### EXERCISE PROMPT
Begin at the line in the data that has "class: Florideophyceae" and stop after the line that has "scientific name: Pseudoroegneria spicata". Copy those lines with "collectors" renamed to "collected by" wherever it occurs and everything else unchanged.

### DATASET ENTRIES
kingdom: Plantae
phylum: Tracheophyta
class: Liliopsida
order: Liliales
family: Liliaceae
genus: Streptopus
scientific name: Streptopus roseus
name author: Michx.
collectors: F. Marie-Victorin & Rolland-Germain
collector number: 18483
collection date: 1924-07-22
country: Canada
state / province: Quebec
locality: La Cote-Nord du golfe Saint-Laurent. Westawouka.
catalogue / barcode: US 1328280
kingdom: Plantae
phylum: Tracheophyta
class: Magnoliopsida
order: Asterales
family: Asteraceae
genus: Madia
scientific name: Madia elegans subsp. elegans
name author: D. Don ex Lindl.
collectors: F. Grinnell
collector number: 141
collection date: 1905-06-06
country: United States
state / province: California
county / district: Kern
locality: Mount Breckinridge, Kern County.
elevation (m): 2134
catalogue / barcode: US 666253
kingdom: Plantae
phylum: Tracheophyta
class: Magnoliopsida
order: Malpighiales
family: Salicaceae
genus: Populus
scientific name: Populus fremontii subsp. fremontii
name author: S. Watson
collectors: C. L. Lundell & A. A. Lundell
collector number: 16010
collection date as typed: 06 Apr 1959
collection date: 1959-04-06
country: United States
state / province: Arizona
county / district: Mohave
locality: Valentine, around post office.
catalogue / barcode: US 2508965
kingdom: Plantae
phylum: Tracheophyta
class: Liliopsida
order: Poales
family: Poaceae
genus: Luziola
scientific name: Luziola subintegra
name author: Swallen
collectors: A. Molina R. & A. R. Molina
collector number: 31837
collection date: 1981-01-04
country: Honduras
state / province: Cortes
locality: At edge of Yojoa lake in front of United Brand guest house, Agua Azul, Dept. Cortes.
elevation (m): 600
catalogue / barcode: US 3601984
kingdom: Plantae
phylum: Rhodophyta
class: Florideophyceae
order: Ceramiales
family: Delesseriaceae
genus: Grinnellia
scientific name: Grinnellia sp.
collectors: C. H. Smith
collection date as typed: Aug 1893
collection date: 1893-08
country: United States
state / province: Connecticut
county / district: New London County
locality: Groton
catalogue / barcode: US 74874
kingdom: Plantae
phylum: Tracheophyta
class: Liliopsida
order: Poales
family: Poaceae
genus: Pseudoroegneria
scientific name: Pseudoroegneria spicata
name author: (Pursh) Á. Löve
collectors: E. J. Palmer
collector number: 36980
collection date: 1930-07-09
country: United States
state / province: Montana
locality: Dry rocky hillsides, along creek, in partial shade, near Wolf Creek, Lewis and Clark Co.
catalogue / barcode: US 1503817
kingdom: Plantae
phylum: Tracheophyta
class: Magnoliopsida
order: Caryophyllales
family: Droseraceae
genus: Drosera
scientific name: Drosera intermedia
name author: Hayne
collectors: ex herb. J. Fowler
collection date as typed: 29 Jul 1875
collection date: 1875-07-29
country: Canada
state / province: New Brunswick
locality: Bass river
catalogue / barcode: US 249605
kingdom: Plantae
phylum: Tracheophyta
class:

### SOLUTION BELOW
class: Florideophyceae
order: Ceramiales
family: Delesseriaceae
genus: Grinnellia
scientific name: Grinnellia sp.
collected by: C. H. Smith
collection date as typed: Aug 1893
collection date: 1893-08
country: United States
state / province: Connecticut
county / district: New London County
locality: Groton
catalogue / barcode: US 74874
kingdom: Plantae
phylum: Tracheophyta
class: Liliopsida
order: Poales
family: Poaceae
genus: Pseudoroegneria
scientific name: Pseudoroegneria spicata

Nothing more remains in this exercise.